Expériences de psychologie spatiale: ce qui unit un équipage ? la gentillesse !

Sept personnes à bord de l'ISS, lors du séjour de Konstantin Borissov, reconnaissable à ses cheveux noirs bien fournis.
Le cosmonaute Konstantin Borissov nous parle des expériences de psychologie Interaction 1 et 2: très intéressant !
L'ISS fonce en orbite à 28 000 km/h, et à son bord vivent des personnes de différents pays, aux origines, aux habitudes et aux visions de la vie variées. Nous travaillons, mangeons, dormons et résolvons des problèmes à quelques mètres les uns des autres, 24 heures sur 24, 7 jours sur 7. Et non seulement le succès de la mission, mais aussi nos vies, dépendent de la qualité de notre collaboration.
Une question naturelle se pose : comment des personnes d'horizons culturels aussi divers peuvent-elles former une équipe soudée ? C'est précisément la question que les scientifiques sur Terre explorent dans le cadre de l'expérience spatiale Interaction-2.
Qu'a révélé Interaction-1 : les stéréotypes et le stress ?
Des travaux approfondis ont déjà été menés : les scientifiques ont découvert que les astronautes ont tendance à percevoir différemment leurs compatriotes russes et leurs partenaires étrangers. Ce que l'on appelle les stéréotypes est à l'œuvre : un inconnu avec qui l'on communique poliment et formellement semble presque idéal. Et ceux avec qui l'on partage toutes les difficultés de la vie et du travail sont visibles dans toutes leurs aspérités, leurs forces et leurs faiblesses.
Autre découverte importante : sous l’effet d’un stress prolongé, les perceptions de certains cosmonautes se réduisaient à une terminologie manichéenne : « bon-mauvais ». Cela entravait leur capacité à évaluer correctement la situation et compliquait leur travail. Un phénomène de « distance psychologique » croissante entre l’équipage et le centre de contrôle de mission a également été découvert. En termes simples, en orbite, nous avons parfois l’impression de ne pas être pleinement compris sur Terre.

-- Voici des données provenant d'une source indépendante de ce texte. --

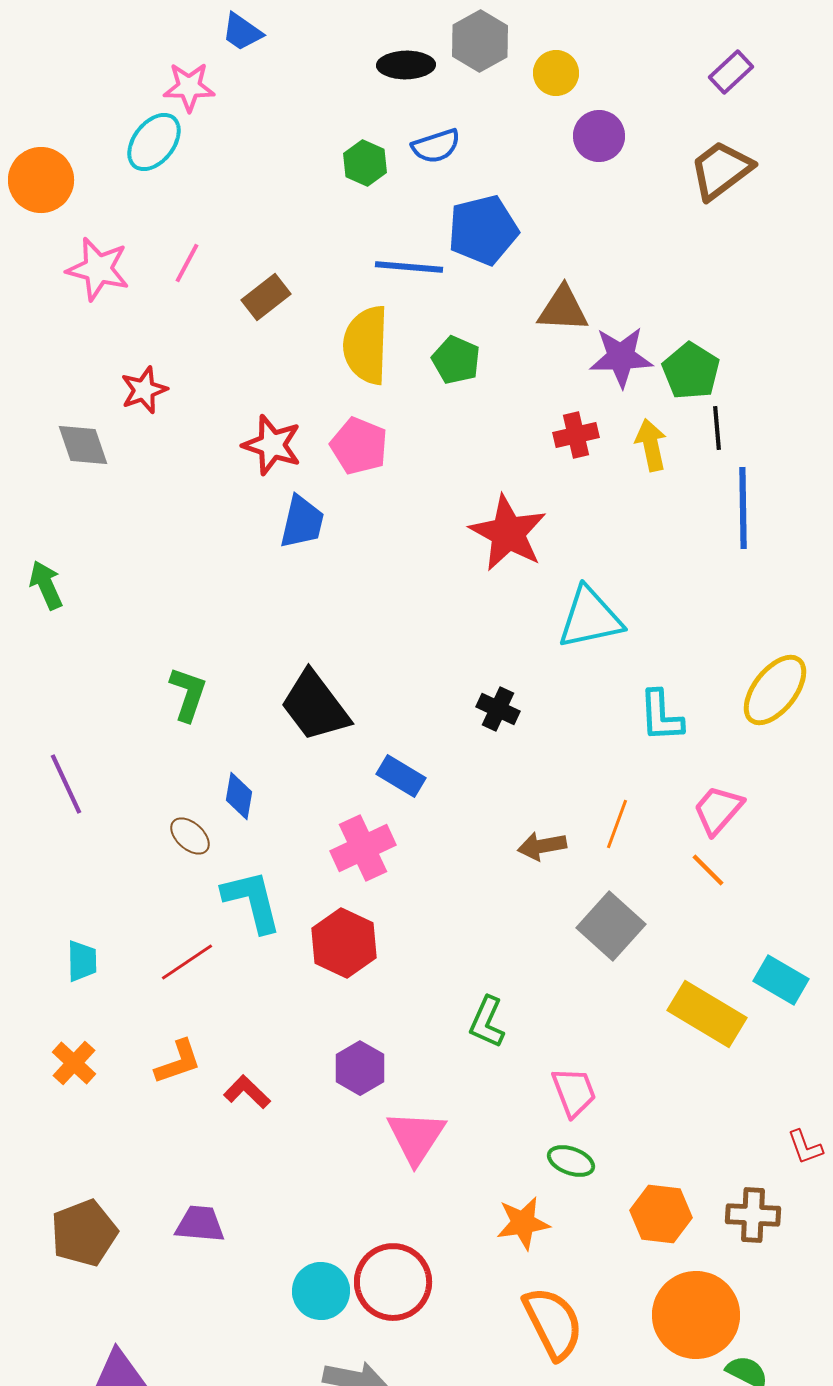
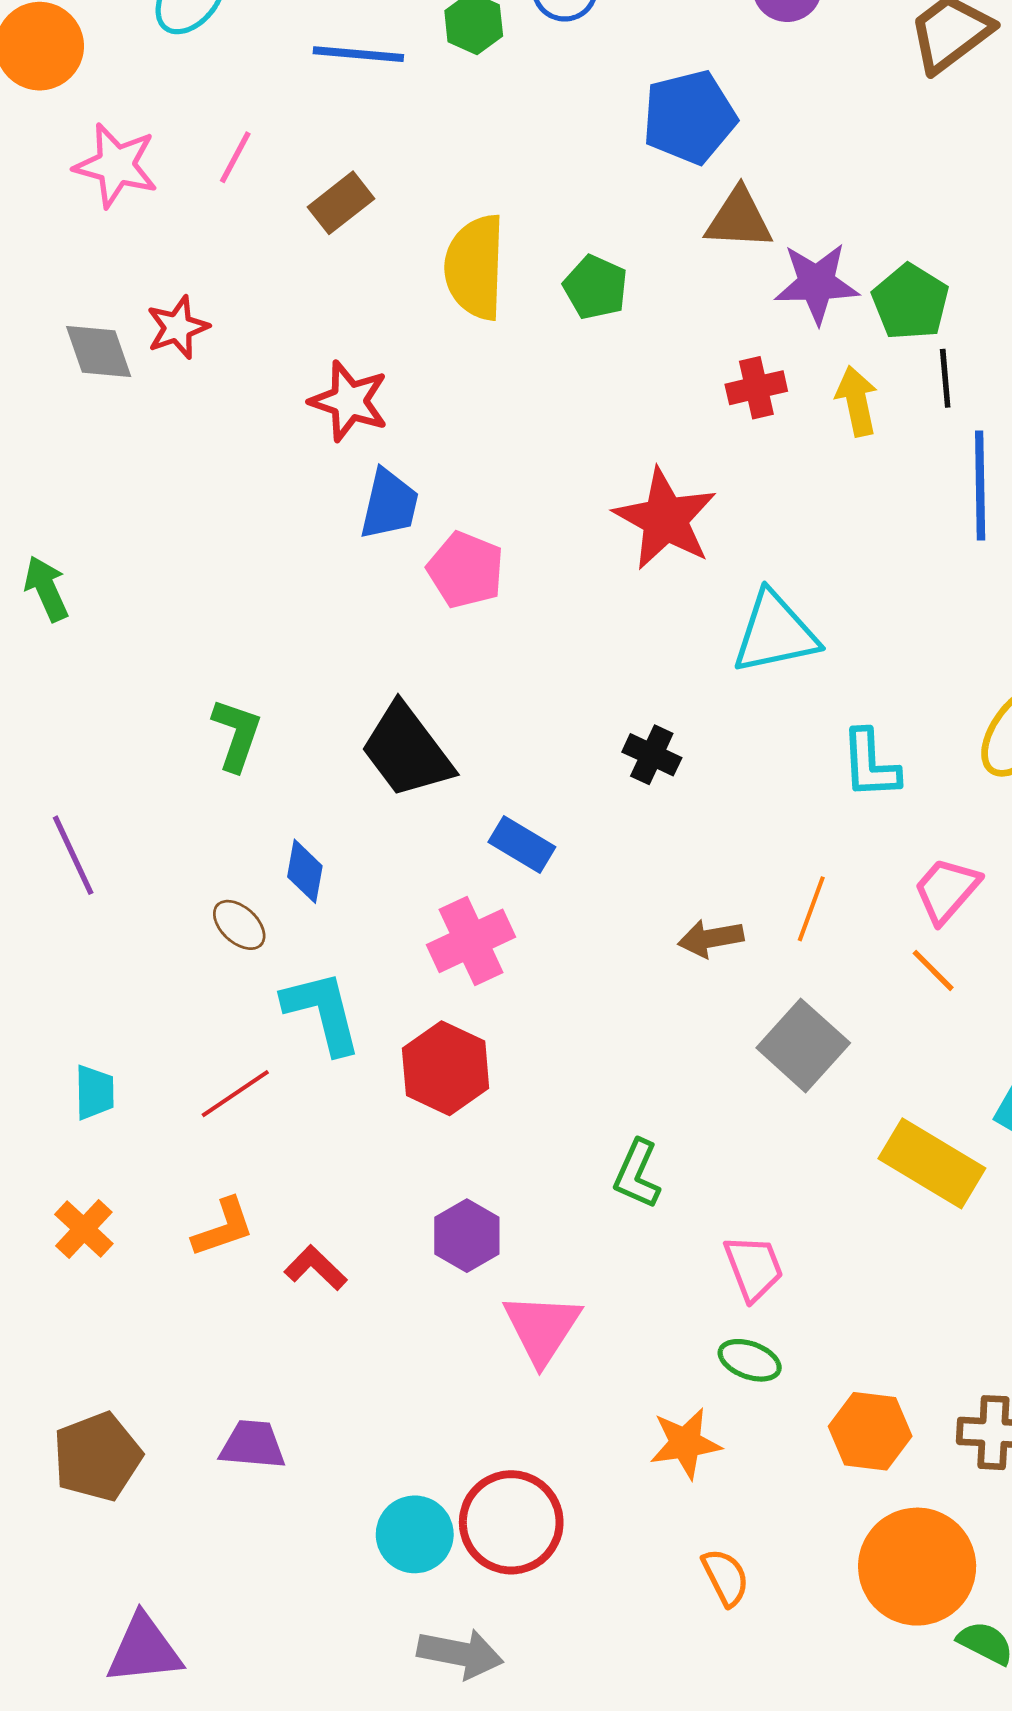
blue pentagon: (483, 230) -> (689, 117), moved
blue line: (409, 267) -> (358, 54), moved
gray diamond: (83, 445) -> (99, 352), moved
pink pentagon: (359, 446) -> (466, 570), moved
orange semicircle: (553, 1323) -> (726, 1577), size x0.6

L’expérience « Interaction-2 », toujours en cours, a approfondi ces recherches. La question principale est : comment les différences nationales influencent-elles nos valeurs, notre cohésion et notre perception du leadership, des conflits et des erreurs ?
Pour y parvenir, nous utilisons non pas les questionnaires habituels et fastidieux, mais une méthode informatique intelligente appelée PSPA. Son principe réside dans le fait que nous choisissons nous-mêmes les critères d’évaluation de nous-mêmes et de nos collègues. Nous devons sélectionner 12 « personnalités » : les autres membres de l’équipage, le personnel du centre de contrôle de mission, et même trois images de soi : « Soi réel », « Soi idéal » et « Soi passé ». Nous établissons ensuite des paires de critères (par exemple, « résistance au stress – facilement colérique ») et comparons tous ces « caractères » à ces critères. Cela nous oblige à réfléchir profondément à ce qui compte vraiment pour nous chez les autres.
Ce qui nous unit ? La gentillesse !
Les résultats préliminaires ont été très révélateurs. En utilisant la théorie des valeurs de Schwartz, les scientifiques ont découvert qu'il existe des valeurs communes à tous, quelle que soit notre nationalité :
La réussite (succès, professionnalisme) est importante pour tous.
Le conformisme restrictif (assiduité, maîtrise de soi) est également valorisé.
Mais la valeur unificatrice la plus importante pour les cosmonautes et les astronautes est la gentillesse.
Oui, des concepts simples et intemporels comme « amical », « sincère », « non conflictuel » et « loyal envers le groupe » se sont avérés essentiels pour former un équipage soudé. Dans des conditions d'isolement et de risque, les qualités humaines prennent le dessus.
Bien sûr, il existe des différences. Par exemple, les cosmonautes russes ont un sens aigu des valeurs collectives, reflet de notre culture collectiviste. Mais cela ne nous empêche pas de trouver un terrain d'entente avec ceux pour qui les valeurs personnelles sont légèrement plus importantes.
Pourquoi tout cela ? Pour l'avenir de Mars et de la vie sur Terre.
Cette expérience ne présente pas seulement un intérêt académique. Actuellement, à bord de l'ISS, nous disposons d'une communication rapide avec la Terre et d'un soutien. Mais lors d'un long vol vers la Lune ou Mars, où les communications seront retardées et où aucune aide ne sera apportée, l'équipage devra être une unité totalement autonome et bien coordonnée !
Les techniques testées dans Interaction-2 permettront au cosmonaute participant à un tel vol de recevoir un retour d'information privé sur ses relations avec ses collègues, lui permettant ainsi d'adapter son comportement en temps opportun.